Question

1x1! +2x2!+3x3!+4x4!+....+nxn!

Answer 1

What is this?

Answer 2

What do you want to do with this sum?

Answer 3

find the value

Answer 4

in terms of n

Answer 5

Prove that 1*1! + 2*2! + 3*3! + .... + n*n! = (n + 1)! - 1.

3 steps in induction:
a) Prove true for trivial case n = 1.
b) Assume true for some n = k; this is the Inductive Hypothesis IH.
c) Assuming IH, prove for n = k + 1.

a) Prove for n = 1: 1*1! = 1.

b) Assume

1*1! + 2*2! + 3*3! + .... + n*n!=(n + 1)! - 1 (IH).

c) Now we want to show

1*1! + 2*2! + 3*3! + .... + n*n! + (n + 1)*(n + 1)! = (n + 2)!-1.

LHS = [1*1! + 2*2! + 3*3! + .... + n*n!] + (n + 1)*(n + 1)!

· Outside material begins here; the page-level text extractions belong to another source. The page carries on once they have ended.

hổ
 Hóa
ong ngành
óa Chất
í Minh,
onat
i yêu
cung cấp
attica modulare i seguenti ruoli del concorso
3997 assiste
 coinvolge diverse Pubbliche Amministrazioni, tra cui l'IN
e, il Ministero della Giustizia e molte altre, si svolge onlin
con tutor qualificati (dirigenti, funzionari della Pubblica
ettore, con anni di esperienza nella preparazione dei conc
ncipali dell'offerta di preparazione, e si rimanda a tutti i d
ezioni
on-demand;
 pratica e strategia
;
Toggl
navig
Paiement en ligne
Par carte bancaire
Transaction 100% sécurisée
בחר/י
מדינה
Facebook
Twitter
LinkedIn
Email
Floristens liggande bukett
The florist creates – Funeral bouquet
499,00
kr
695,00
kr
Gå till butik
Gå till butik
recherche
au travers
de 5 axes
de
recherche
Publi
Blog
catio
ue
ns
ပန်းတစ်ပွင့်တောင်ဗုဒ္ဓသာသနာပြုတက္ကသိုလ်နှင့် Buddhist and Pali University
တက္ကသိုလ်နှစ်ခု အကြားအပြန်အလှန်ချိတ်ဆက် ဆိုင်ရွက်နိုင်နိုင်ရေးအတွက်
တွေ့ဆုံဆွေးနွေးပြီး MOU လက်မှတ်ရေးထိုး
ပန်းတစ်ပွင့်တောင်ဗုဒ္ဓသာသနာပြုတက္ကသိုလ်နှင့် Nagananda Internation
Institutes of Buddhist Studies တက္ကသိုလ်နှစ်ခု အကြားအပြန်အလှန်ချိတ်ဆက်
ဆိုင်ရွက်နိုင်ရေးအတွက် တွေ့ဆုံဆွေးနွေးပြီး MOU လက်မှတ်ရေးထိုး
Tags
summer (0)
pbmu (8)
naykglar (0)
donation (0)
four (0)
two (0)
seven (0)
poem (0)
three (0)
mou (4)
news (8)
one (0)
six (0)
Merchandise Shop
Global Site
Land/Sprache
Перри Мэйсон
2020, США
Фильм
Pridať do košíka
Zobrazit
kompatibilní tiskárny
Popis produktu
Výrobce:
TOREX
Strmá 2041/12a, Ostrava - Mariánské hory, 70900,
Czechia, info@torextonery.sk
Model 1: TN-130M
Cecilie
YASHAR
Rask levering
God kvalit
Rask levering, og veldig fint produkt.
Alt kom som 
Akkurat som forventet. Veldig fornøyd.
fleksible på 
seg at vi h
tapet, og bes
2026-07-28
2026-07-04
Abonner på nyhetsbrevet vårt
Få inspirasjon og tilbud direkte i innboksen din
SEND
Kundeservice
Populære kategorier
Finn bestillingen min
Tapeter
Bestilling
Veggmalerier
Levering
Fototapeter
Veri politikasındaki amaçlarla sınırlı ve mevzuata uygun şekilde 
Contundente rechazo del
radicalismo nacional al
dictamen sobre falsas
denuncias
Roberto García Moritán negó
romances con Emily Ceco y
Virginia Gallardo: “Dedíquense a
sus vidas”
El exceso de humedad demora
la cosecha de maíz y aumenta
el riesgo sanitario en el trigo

= (n + 1)! - 1 + (n + 1)*(n + 1)! (replace [ ] by IH)

= (n + 1)![1 + n + 1] - 1

= (n + 1)!*(n + 2) - 1

= (n + 2)! - 1 = RHS,

since the recursive rule for factorials is (m + 1)*m! = (m + 1)!.

Answer 6

consider using the following:
\[n \cdot n! =(n+1-1) \cdot n!=(n+1) \cdot n!-1 \cdot n! \\ n \cdot n! =(n+1) n!-n!=(n+1)!-n! \\ n \cdot n!=(n+1)!-n!\]
you would rewrite each term
for example:
\[3 \cdot 3!=4!-3!\]